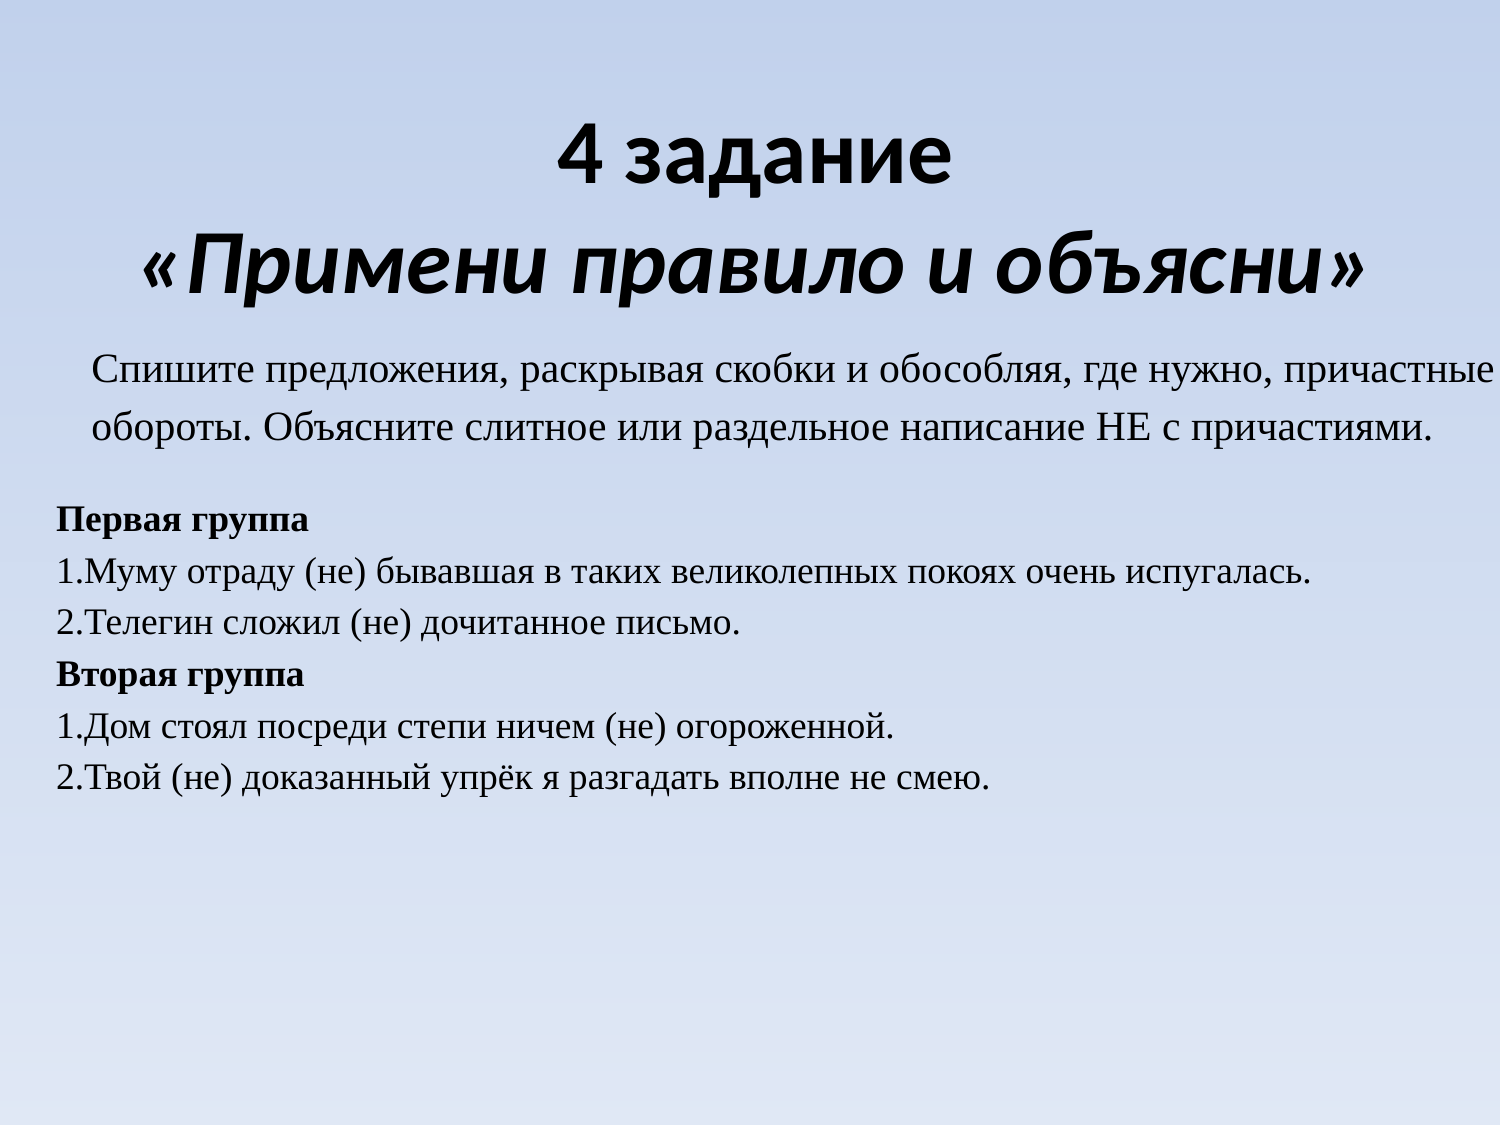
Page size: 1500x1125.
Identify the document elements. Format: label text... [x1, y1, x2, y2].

text_box Первая группа 1.Муму отраду (не) бывавшая в таких великолепных покоях очень испугалась. 2.Телегин сложил (не) дочитанное письмо. Вторая группа 1.Дом стоял посреди степи ничем (не) огороженной. 2.Твой (не) доказанный упрёк я разгадать вполне не смею. [41, 479, 1447, 805]
text_box Спишите предложения, раскрывая скобки и обособляя, где нужно, причастные обороты. Объясните слитное или раздельное написание НЕ с причастиями. [76, 326, 1500, 456]
title 4 задание «Примени правило и объясни» [64, 54, 1447, 350]
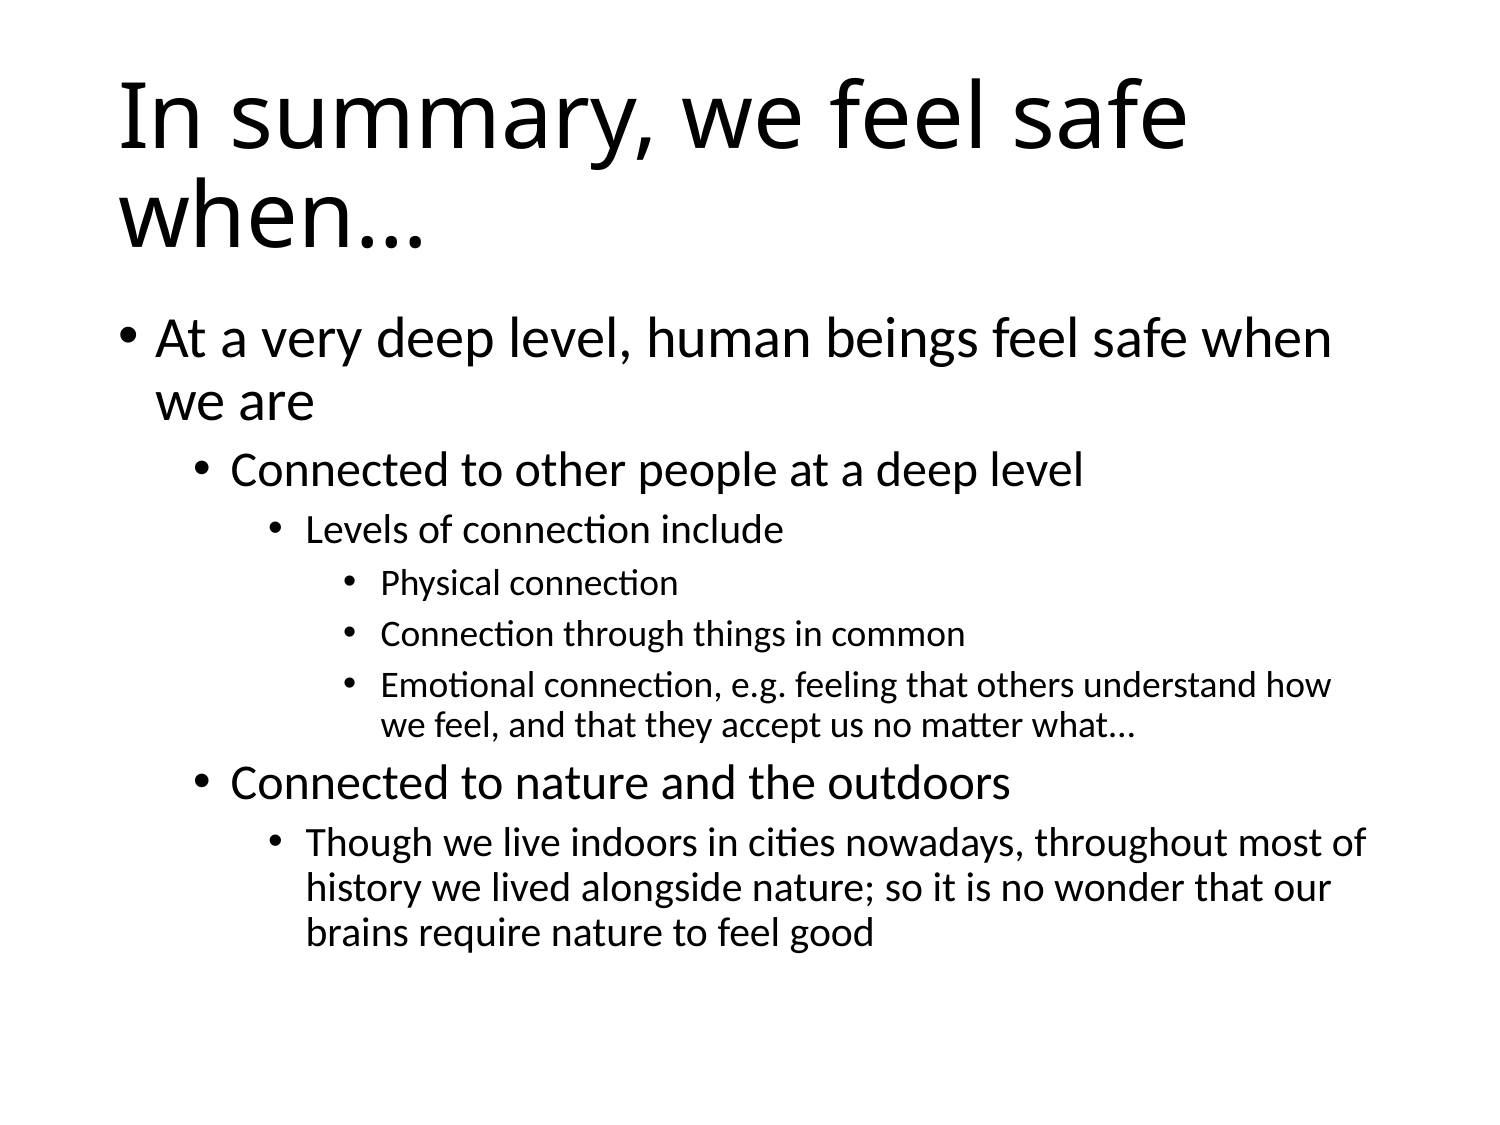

▶ [EXERCISE OBJECTIVE]: Word for word, return the listing above; the pictures do not belong in the copy.

▶ [YOUR RESPONSE]:
Page size: 1500x1125.
Identify the document elements. Format: label text... [x1, y1, x2, y2].

text_box Первая группа 1.Муму отраду (не) бывавшая в таких великолепных покоях очень испугалась. 2.Телегин сложил (не) дочитанное письмо. Вторая группа 1.Дом стоял посреди степи ничем (не) огороженной. 2.Твой (не) доказанный упрёк я разгадать вполне не смею. [41, 479, 1447, 805]
text_box Спишите предложения, раскрывая скобки и обособляя, где нужно, причастные обороты. Объясните слитное или раздельное написание НЕ с причастиями. [76, 326, 1500, 456]
title 4 задание «Примени правило и объясни» [64, 54, 1447, 350]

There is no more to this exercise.